On January 14, 1831, a bearded, disheveled figure in native dress wandered out of the desert at an obscure town on British India's NW frontier, an area then collectively known as Sind. He had been traveling for more than a year, often exposed to great danger, his complexion darkened almost black by months in the sun, at times doubting that he'd ever return alive.
He was in fact a young British officer in disguise, Lieutenant Arthur Conolly of the 6th Bengal Native Light Calvary, having somehow survived his mission to reconnoiter the military & political no-man's-land between the Caucasus & the Khyber, through which a Russian army might march. Daring, resourceful & ambitious, Conolly was the archetypical Great Game player & it was he, fittingly enough, who first coined this memorable phrase in a latter to a friend.
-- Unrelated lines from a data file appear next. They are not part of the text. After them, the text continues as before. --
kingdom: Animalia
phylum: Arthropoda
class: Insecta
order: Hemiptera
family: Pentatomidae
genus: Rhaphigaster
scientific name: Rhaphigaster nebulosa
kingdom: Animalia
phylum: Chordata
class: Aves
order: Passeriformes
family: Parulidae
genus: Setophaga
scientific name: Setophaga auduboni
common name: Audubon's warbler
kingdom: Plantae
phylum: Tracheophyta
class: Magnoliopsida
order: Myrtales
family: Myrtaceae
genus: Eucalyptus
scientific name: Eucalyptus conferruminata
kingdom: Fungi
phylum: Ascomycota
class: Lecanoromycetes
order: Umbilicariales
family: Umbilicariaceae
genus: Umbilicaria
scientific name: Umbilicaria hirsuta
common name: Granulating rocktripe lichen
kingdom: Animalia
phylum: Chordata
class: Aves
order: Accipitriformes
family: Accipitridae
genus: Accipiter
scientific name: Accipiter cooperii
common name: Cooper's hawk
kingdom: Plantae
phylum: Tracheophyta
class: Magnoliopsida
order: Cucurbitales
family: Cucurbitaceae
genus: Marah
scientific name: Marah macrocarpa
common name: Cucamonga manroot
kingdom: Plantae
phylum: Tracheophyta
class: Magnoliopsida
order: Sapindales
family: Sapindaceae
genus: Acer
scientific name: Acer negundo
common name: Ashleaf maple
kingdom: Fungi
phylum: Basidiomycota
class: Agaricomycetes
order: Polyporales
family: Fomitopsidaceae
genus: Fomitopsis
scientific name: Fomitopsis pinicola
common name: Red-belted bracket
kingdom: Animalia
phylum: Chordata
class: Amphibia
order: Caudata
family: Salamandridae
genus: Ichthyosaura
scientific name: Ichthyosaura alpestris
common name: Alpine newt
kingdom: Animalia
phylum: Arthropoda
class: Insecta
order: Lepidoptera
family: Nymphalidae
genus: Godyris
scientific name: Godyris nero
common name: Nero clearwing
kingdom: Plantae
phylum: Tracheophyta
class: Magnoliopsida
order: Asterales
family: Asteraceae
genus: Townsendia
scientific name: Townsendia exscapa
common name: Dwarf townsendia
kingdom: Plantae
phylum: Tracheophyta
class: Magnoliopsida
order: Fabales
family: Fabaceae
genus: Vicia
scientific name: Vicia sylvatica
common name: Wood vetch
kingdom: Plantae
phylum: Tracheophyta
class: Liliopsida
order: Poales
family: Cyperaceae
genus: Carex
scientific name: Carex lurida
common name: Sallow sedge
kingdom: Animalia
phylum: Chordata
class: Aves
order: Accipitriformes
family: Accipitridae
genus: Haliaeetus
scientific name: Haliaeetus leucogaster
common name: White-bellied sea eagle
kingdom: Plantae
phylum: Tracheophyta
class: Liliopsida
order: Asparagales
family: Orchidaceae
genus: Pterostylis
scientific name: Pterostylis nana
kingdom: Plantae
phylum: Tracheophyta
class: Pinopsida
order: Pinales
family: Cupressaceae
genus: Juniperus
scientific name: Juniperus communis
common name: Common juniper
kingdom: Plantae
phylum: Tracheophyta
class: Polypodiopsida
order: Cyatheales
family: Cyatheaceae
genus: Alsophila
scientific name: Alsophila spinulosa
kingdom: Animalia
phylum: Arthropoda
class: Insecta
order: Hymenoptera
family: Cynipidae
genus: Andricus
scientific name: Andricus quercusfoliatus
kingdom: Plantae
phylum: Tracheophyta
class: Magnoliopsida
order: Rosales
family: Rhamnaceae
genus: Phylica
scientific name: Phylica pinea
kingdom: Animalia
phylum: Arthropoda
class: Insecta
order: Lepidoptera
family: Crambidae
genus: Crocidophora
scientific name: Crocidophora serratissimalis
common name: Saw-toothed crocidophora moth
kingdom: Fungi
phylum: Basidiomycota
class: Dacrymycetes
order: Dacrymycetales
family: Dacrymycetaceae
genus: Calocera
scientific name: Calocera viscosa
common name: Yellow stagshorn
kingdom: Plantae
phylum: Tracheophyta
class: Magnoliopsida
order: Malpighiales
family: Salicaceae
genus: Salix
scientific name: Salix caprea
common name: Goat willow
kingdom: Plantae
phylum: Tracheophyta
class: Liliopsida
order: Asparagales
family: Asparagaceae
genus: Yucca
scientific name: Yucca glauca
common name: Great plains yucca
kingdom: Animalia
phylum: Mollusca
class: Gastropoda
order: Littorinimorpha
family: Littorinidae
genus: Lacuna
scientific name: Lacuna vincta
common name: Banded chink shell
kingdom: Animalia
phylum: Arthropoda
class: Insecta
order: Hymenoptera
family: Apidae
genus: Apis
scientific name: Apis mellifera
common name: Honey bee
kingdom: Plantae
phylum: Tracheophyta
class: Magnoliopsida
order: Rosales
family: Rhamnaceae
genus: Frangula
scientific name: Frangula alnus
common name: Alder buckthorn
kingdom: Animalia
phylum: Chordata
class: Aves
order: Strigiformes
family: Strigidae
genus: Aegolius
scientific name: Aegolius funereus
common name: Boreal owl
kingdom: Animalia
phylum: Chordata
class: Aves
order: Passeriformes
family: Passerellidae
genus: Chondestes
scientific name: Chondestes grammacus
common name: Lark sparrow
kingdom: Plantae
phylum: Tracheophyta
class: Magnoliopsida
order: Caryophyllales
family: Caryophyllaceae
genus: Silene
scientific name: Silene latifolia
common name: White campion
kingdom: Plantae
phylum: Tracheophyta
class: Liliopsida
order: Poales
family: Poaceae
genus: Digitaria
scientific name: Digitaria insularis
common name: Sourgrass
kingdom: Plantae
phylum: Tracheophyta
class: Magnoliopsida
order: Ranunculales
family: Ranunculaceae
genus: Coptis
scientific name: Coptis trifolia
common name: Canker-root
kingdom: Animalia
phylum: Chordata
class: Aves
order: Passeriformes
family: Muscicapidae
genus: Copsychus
Despite his junior rank & tender years, his views were to have a considerable influence on the outcome of the Anglo-Russian rivalry in Asia.
According to Hopkirk, Arthur Conolly also had a strongly religious nature and "in common with most of his generation, believed in the civilizing mission of Christianity & in the duty of its adherents to bring the message of salvation to others less fortunate." Indeed, the author does often view those protecting their homelands from intruders as heinous, treacherous & fanatical but he also sees British leadership as marked by incompetence, irresolution & plain cowardice, as in the case of General William Elphinstone.